# Summary of EDA

This notebook contains a list of Python methods that were introduced in the EDA programming exercises.

### Import the libraries

In [None]:
import numpy as np
import pandas as pd

### Data frames


In [None]:
df = pd.DataFrame({'A': [1, 2, 3, 4], 'B': ['one', 'two', 'three', 'four'], 'C': [False, True, False, True]})
df

In [None]:
df.shape

In [None]:
df.index

In [None]:
df.columns

In [None]:
df.dtypes

In [None]:
df.info()

### `Index` and `Series` objects

In [None]:
names = ['Peter', 'Anna', 'Tom', 'John', 'Simone']
years = [ 1998, 2002, 1946, 1973, 1962 ]

In [None]:
se_years = pd.Series( years, index=names, name='Years of birth' )
se_years

### Types

In [None]:
type(df) 

In [None]:
type(df['C']) 

In [None]:
df.dtypes['C']

In [None]:
type(se_years)

==============================

**Problems to work on:**
#1 In the EDA summary notebook, what name is given to the Series built from the list of years?
#2 Pick up the EDA summary notebook after its final line, adding more entries in the same format.

**Record set:**
==============================

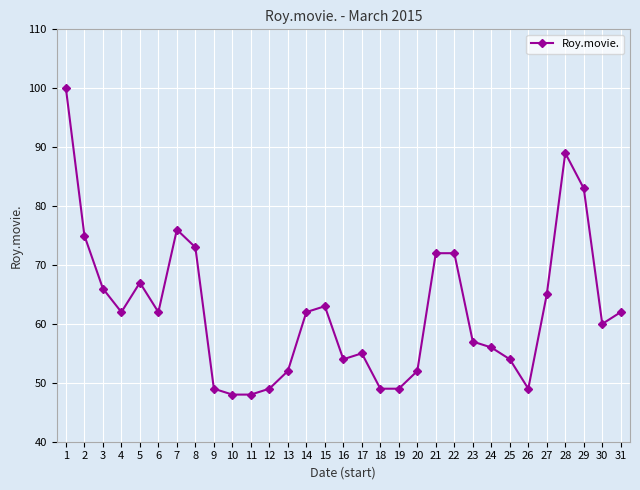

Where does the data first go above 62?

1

==============================

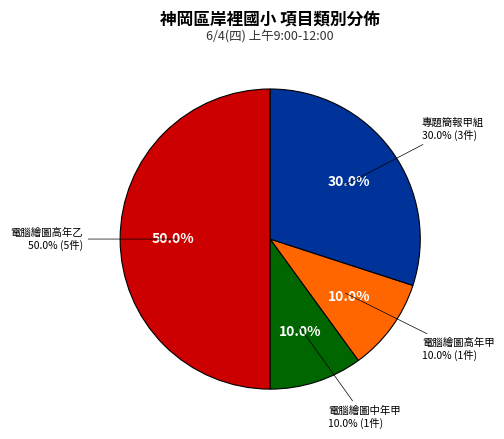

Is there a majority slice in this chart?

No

==============================

**Responses to the tasks:**
#1 'Years of birth'

#2
### Getting data from a `DataFrame`

In [None]:
df['B']

In [None]:
df.loc[2]

In [None]:
df['B'][2]

In [None]:
df.loc[2, 'B']

In [None]:
df.loc[1:2]

In [None]:
df.loc[:]

In [None]:
df.head(2)

In [None]:
df.loc[:, 'A':'B']

In [None]:
df.loc[1:2, 'A':'B']

In [None]:
df.loc[[1, 3]]

In [None]:
df[['A', 'C']]

In [None]:
df.loc[:, ['A', 'C']]

In [None]:
df[['B']]

### Modifying a `DataFrame`


In [None]:
df.loc[0, 'B'] = 'ACE'
df

In [None]:
df_slice = df.loc[1:2].copy()
df_slice.loc[1, 'A'] = 8
df_slice.loc[1, 'B'] = "EIGHT"
df_slice

### Setting the index of a `DataFrame`


In [None]:
df_index = df.set_index('B')

In [None]:
df_index.loc['two':'four']

In [None]:
df_index.loc['three', 'C'] = True
df_index

### Reading data from a file into a `DataFrame`

In [None]:
country_data = pd.read_csv('../datasets/country.csv')
country_data.head()

### Summary statistics


In [None]:
country_data.describe()

In [None]:
country_data.describe(include='all')

In [None]:
country_data[['area', 'population']].sum()

In [None]:
country_data.count()

In [None]:
country_data.sum()

In [None]:
country_data.mean()

In [None]:
country_data.std()

In [None]:
country_data.min()

In [None]:
country_data.max()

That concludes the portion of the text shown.